Something I'm pretty sure Gary doesn't understand.
Gary please explain how the TSP relates to hydrogen bonds.
I was speaking in reference to this argument that began on page 11 where the traveling salesman problem was presented as a good indicator of which model is a more accurate representation of reality (where living things each have their own intelligence):
As usual, Gary gets it wrong. Back on page 11, I asked Gary to substantiate his claim. What claim, you might ask? Let's review:
|Quote (Wesley R. Elsberry @ Nov. 07 2012,00:48)|
It's more technologically demanding, but as I earlier mentioned the model puts EA's and GA's to shame, as though they are baby-toys.

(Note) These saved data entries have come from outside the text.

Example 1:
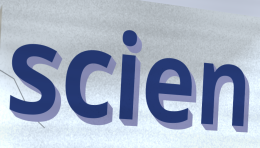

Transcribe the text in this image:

scien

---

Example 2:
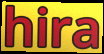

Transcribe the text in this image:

hira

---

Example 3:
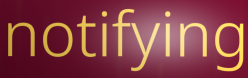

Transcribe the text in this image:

notifying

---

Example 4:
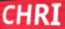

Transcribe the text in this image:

CHRI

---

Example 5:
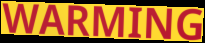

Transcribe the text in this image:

WARMING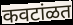
कवटांळतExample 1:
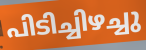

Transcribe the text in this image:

പിടിച്ചിഴച്ചു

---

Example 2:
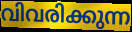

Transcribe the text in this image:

വിവരിക്കുന്ന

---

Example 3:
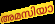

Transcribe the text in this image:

അമസിയാ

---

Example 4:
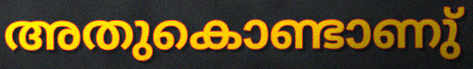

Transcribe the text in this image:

അതുകൊണ്ടാണു്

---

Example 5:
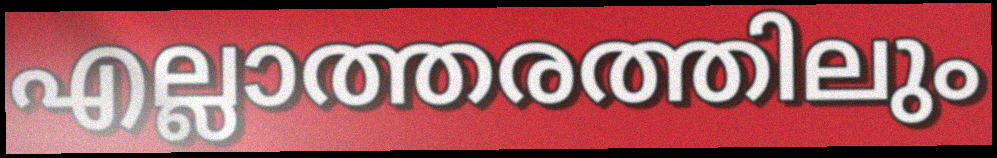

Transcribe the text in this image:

എല്ലാത്തരത്തിലും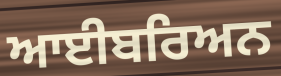
ਆਈਬਰਿਅਨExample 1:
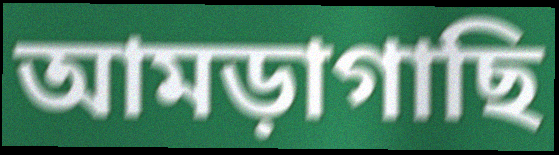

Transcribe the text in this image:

আমড়াগাছি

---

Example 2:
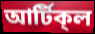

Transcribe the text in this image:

আর্টিক্‌ল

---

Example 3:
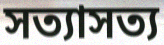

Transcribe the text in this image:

সত্যাসত্য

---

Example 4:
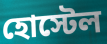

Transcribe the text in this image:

হোস্টেল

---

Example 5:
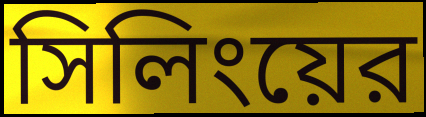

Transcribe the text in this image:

সিলিংয়েরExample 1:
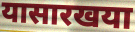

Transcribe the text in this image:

यासारखया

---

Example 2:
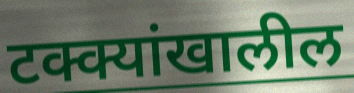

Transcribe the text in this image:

टक्क्यांखालील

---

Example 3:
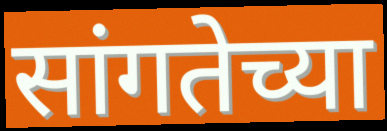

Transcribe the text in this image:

To make that claim stick, you'd have to have done a broad survey of capabilities of evolutionary computation instances and made specific comparisons demonstrating the superiority of your approach. I doubt that this has happened. You could dispel that by showing your work. Let's start with your comparison of your program and that of Eureqa. Please show us how your program does symbolic regression better than Eureqa. And then PyEvolve. And DEAP. And PyGP. Your claim implies that you've already taken this step, so all I'm asking for is that you show us what you must already have in hand.

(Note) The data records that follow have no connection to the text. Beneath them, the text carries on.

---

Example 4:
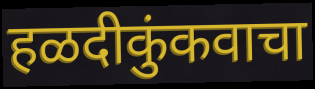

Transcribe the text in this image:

हळदीकुंकवाचा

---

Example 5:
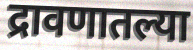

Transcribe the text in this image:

द्रावणातल्या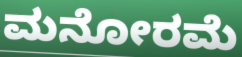
ಮನೋರಮೆ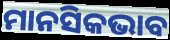
ମାନସିକଭାବ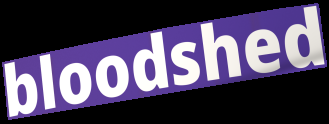
bloodshed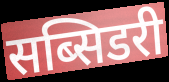
सब्सिडरी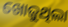
ଖୋଜୁଥିଲା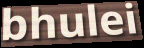
bhuleiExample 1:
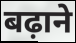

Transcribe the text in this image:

बढ़ाने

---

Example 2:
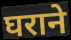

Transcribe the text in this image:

घराने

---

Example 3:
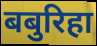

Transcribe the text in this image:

बबुरिहा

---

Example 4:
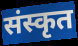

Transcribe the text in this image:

संस्कृत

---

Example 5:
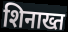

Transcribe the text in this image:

शिनाख्तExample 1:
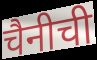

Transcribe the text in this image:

चैनीची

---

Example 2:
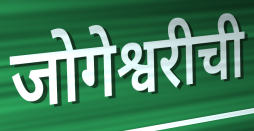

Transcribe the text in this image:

जोगेश्वरीची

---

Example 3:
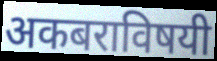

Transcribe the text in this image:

अकबराविषयी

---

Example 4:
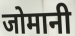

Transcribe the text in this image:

जोमानी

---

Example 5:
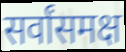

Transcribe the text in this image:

सर्वांसमक्षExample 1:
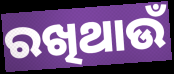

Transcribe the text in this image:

ରଖିଥାଉଁ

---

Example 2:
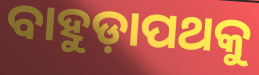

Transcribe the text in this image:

ବାହୁଡ଼ାପଥକୁ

Others have already asked for a similar comparison concerning the TSP. I'd be interested in that, too. I asked Bill Dembski to make his criticism of GAs stick when considering the TSP back in 1997, and so far as I know, he has never even attempted a discussion in general that focuses on the TSP. Can you do better?
The claim was that Gary's work outperforms evolutionary computation approaches. This is a quantitative claim. I asked to see the benchmarks that Gary had indicated that he had already performed in order to come to this conclusion, benchmarks being a necessary prerequisite to even make the claim.
Gary's backtracking seems to be along the lines of saying that his program and evolutionary computation don't address the same concerns, in which case there is no basis to say that anything at all that isn't addressed to the same concern is like "baby-toys".
Gary could clear this up in a moment. If a technology doesn't address the concerns that his program does, then he can just say that it isn't relevant to what he is doing, and retract any false claims that he has made a comparison or even could make a relevant comparison.
On the other hand, if Gary wants to insist that there is some aspect on which his program and evolutionary computation is comparable, he needs to pony up more than an assertion that he has something superior. And it needs to involve more than an assertion that the compared technology isn't aimed at accomplishing Gary's personal mission. That leads to a conclusion that Gary is making a category error, not an informed assessment of capability.